Sakamoto was in high school and had left the junior ranks only a year earlier when she made her Olympic debut in Pyeongchang. Charging headlong into the games, she chased her more experienced seniors and managed to finish a respectable sixth. She has trained earnestly over the last four years with her eyes set on Beijing, weathering occasional slumps to become Japan’s ace.
She has cemented her reputation with her performance this season. In the Grand Prix series, she won the NHK Trophy, becoming the only Japanese competitor to qualify for the Grand Prix final featuring the top six skaters (the event was cancelled due to the spread of the omicron variant of the coronavirus). At the Japan Figure Skating Championships in December 2021, she took gold for the first time in three years, finishing well ahead of the competition.
While most skaters on the international circuit follow the lead of the dominant Russian team in striving to execute highly technical quad jumps and triple axels, Sakamoto takes a different approach.
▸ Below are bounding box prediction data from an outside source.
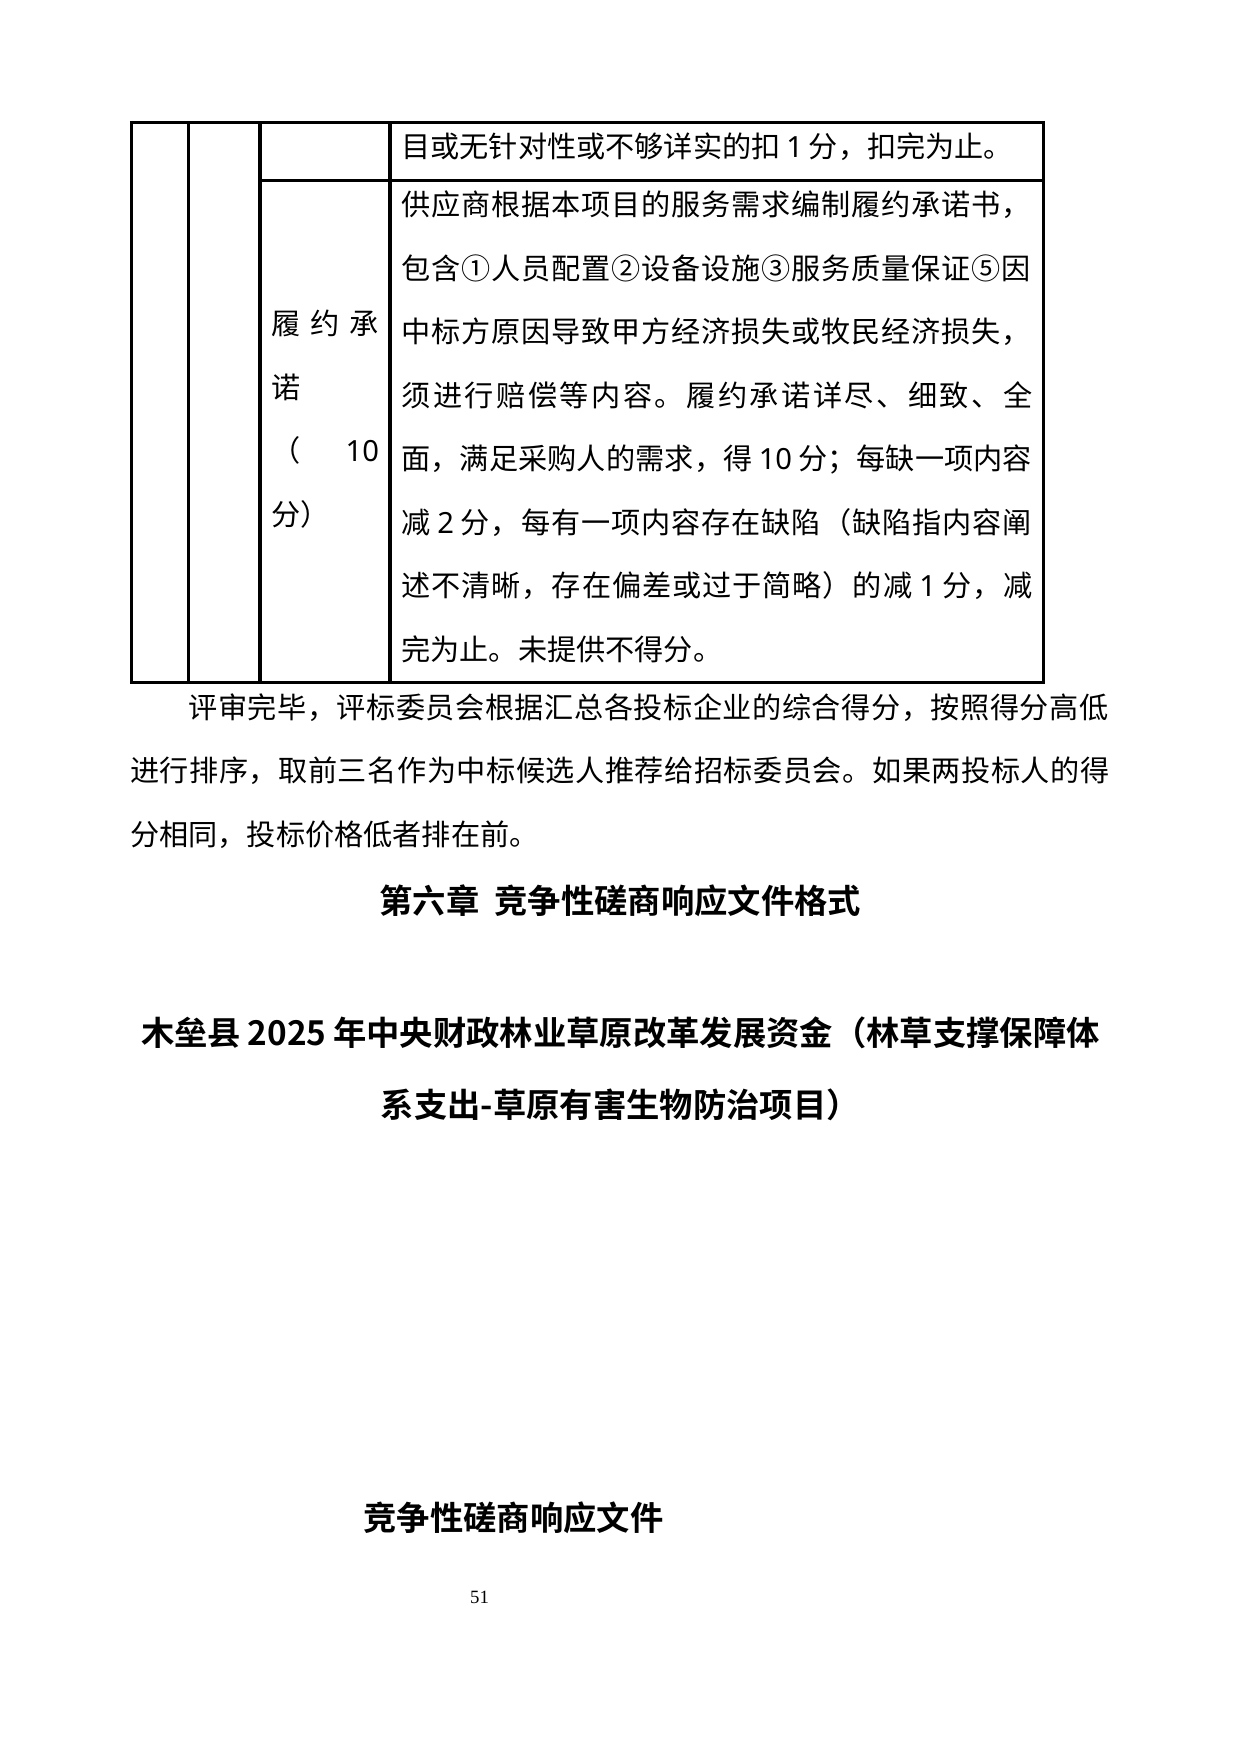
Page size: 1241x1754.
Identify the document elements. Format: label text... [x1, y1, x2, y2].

table_cell 供应商根据本项目的服务需求编制履约承诺书，包含①人员配置②设备设施③服务质量保证⑤因中标方原因导致甲方经济损失或牧民经济损失，须进行赔偿等内容。履约承诺详尽、细致、全面，满足采购人的需求，得10分；每缺一项内容减2分，每有一项内容存在缺陷（缺陷指内容阐述不清晰，存在偏差或过于简略）的减1分，减完为止。未提供不得分。 [392, 182, 1042, 681]
text 竞争性磋商响应文件 [130, 1491, 1110, 1540]
text 评审完毕，评标委员会根据汇总各投标企业的综合得分，按照得分高低进行排序，取前三名作为中标候选人推荐给招标委员会。如果两投标人的得分相同，投标价格低者排在前。 [130, 684, 1110, 853]
text 第六章 竞争性磋商响应文件格式 [130, 874, 1110, 923]
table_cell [262, 124, 388, 179]
table_cell 履约承诺 （10分） [262, 182, 388, 681]
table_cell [392, 124, 1042, 179]
text 木垒县2025年中央财政林业草原改革发展资金（林草支撑保障体系支出-草原有害生物防治项目） [130, 1006, 1110, 1127]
She has deliberately omitted these difficult jumps from her programs, which depending on their execution can earn high marks or send a skater crashing out of a competition. This season, she has instead focused her attention on putting in strong, well-rounded performances.
Outshining Quad Jumps
The allure of attempting technically challenging jumps is obvious. However, a figure skater can over focus on perfecting them, to the detriment of other aspects of their performance. Overall composition and presentation are just as important as flashy spins and jumps, and a well-structured program can earn high scores without the need for including highly technical elements. Sakamoto has proved this season that precision can compete with power on the ice.
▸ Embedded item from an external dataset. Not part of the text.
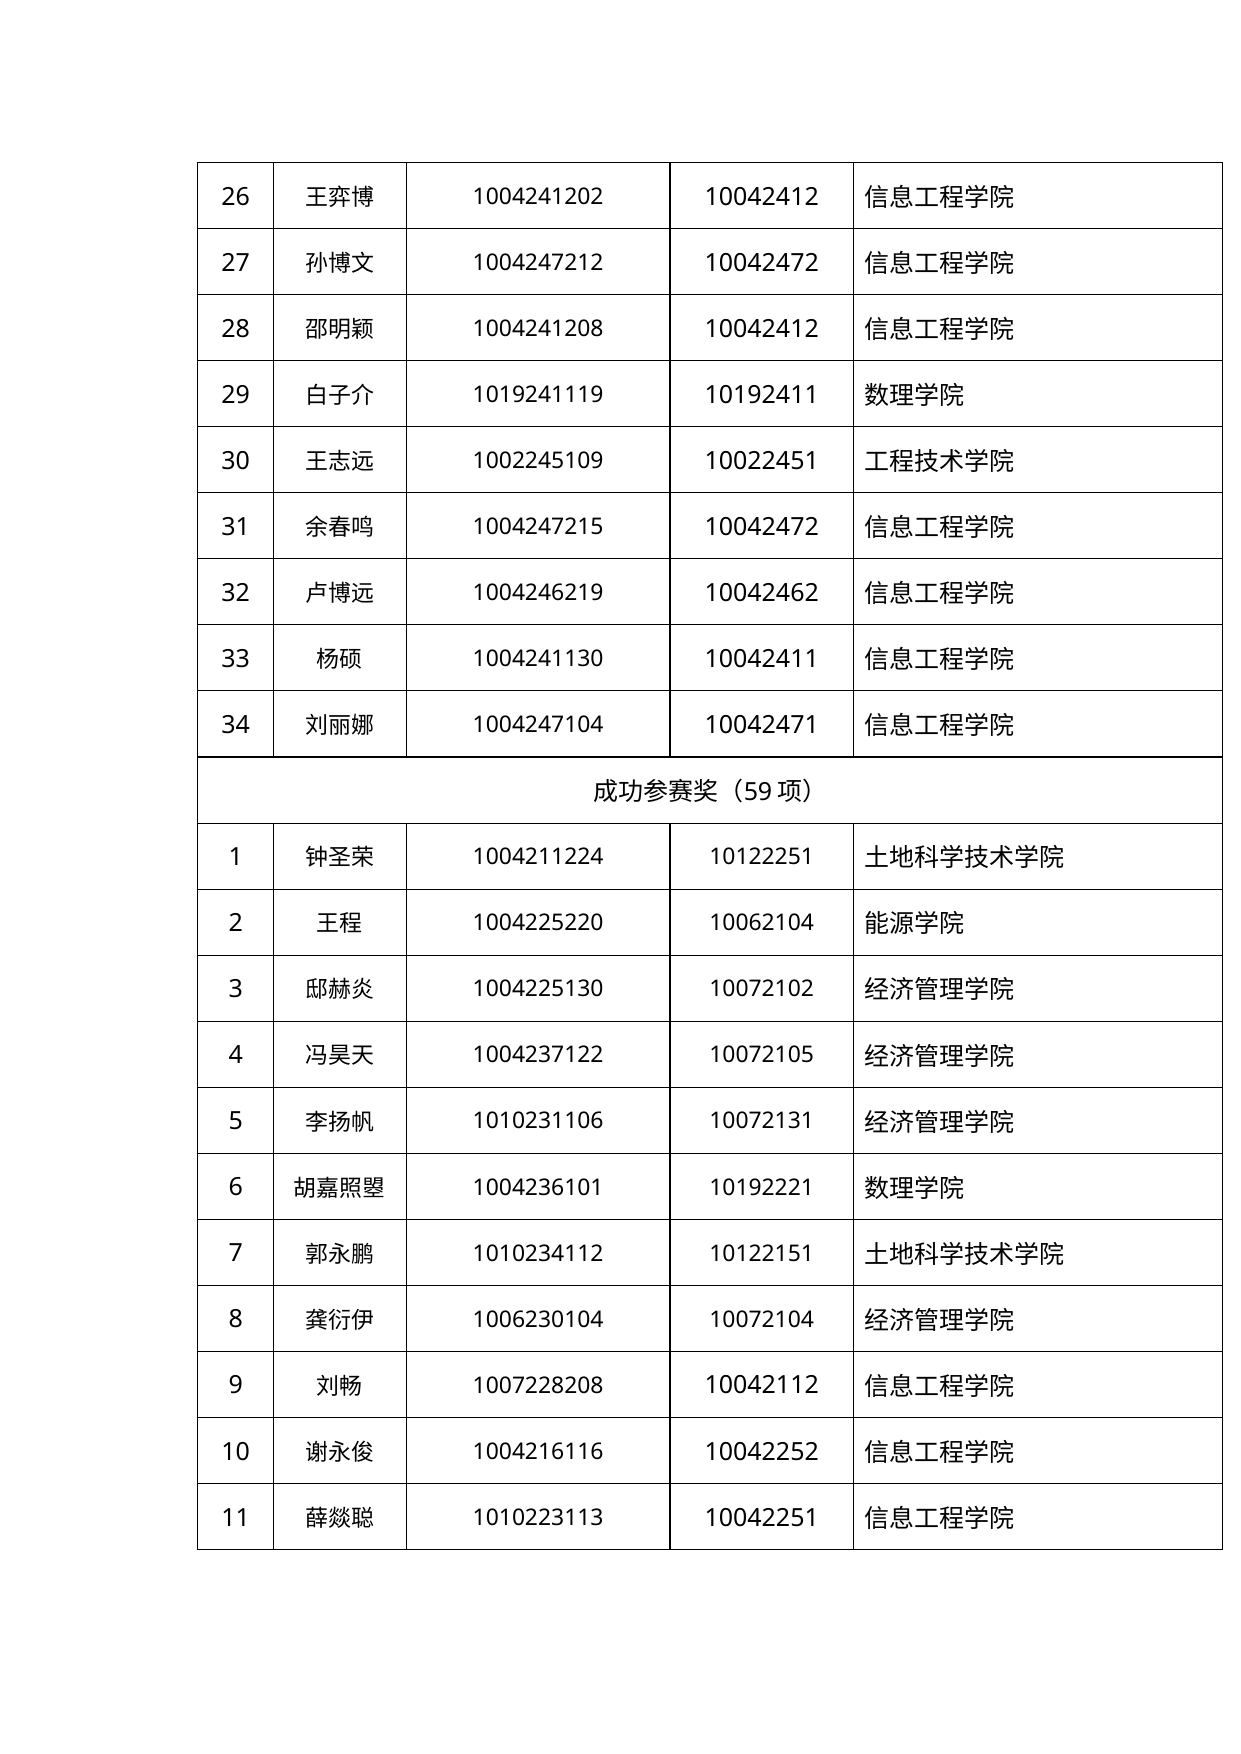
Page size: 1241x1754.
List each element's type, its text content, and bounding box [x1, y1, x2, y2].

Excluding highly technical jumps will certainly make it tougher for Sakamoto to defeat top skaters like Anna Shcherbakova and Alexandra Trusova of Russia, who feature multiple quad jumps in their free programs. However, in the time remaining until Beijing, she will further refine her performance. In her second Olympics, she brings to the rink the experience and mental fortitude needed to put herself in the running for a medal.